“Kahaani ke do pehlu hote hain, par sach ka sirf ek hota hai.” That line - both philosophical and quietly foreboding—has followed Criminal Justice like a shadow through its previous seasons. In its fourth iteration, set to stream May 22, the show leans into its defining paradox with renewed urgency: What happens when truth becomes a performance, and the courtroom its most theatrical stage?
At the center of this tension, once again, is Madhav Mishra—equal parts everyman and legal tactician—played by the ever-unflappable
Pankaj Tripathi. Now a franchise regular and fan favorite, Tripathi’s Mishra is less a traditional TV lawyer than a sharp observer of human contradiction, dressed in modest kurtas and armed with a philosophical bent. His return feels less like a plot point and more like a gravitational force pulling the show into emotional alignment.
“I return to Madhav like you return to a old friend,” Tripathi said in a statement. “He doesn’t shout for attention, but he always has something wise to offer.” That humility is, perhaps, what gives Criminal Justice its steady pulse. Amid crime, corruption, and legal gridlock, Mishra is the man who listens.

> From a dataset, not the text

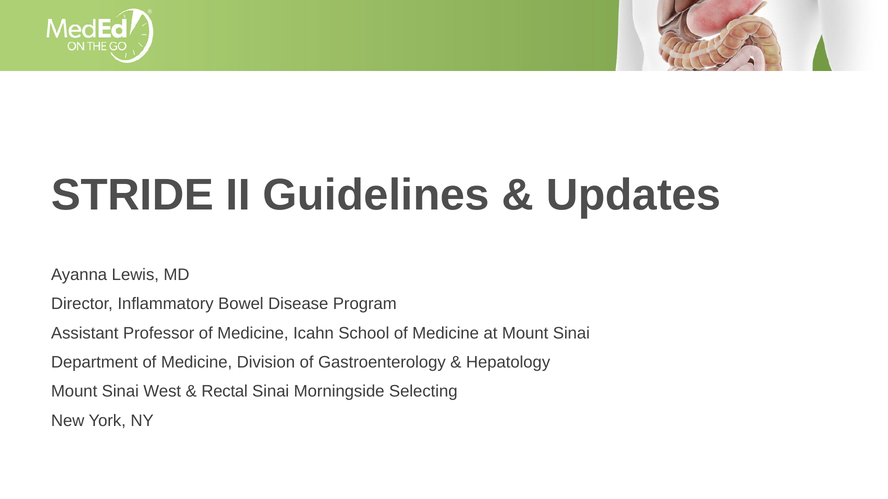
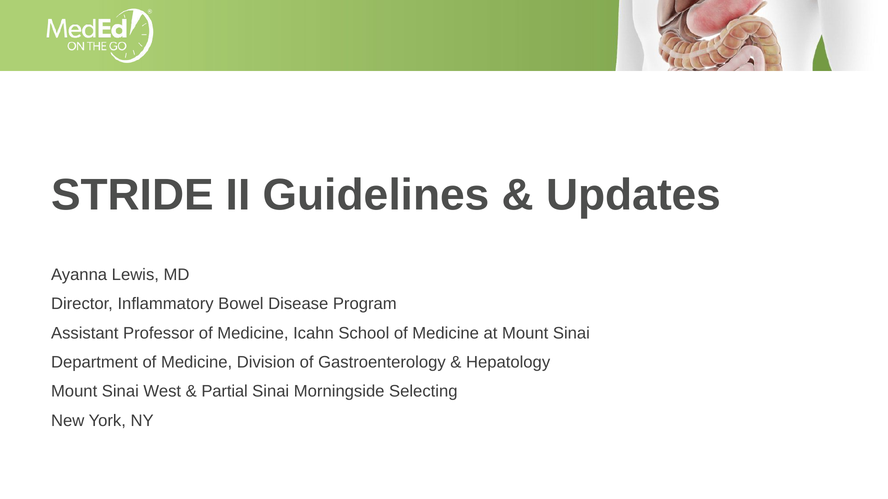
Rectal: Rectal -> Partial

Directed this season by Rohan Sippy and produced by Applause Entertainment in association with BBC Studios, Criminal Justice: Season 4 promises to stretch the format further. There’s a torrid love affair. There’s a murder. And—true to the show’s ethos—there are no easy answers. “We’ve built a world where moral certainties are blurred,” Sippy said. “This season’s ensemble only heightens that ambiguity.”
Indeed, the cast is both familiar and fresh: Mohammed Zeeshan Ayyub, Surveen Chawla, Mita Vashisht, Asha Negi, Shweta Basu Prasad, Khushboo Atre, and Barkha Singh step into the courtroom drama, bringing varied emotional temperatures to a script that hinges on tension more than spectacle.
Since its debut, Criminal Justice has carved a unique space in Indian streaming content. It isn’t flashy; it doesn’t run on adrenaline. What it offers, instead, is a patient dissection of law as lived experience, where justice isn’t a climax—it’s a process.
Tripathi, as always, holds the line. “Madhav Mishra isn’t just a character anymore,” he says. “He’s someone I carry with me.”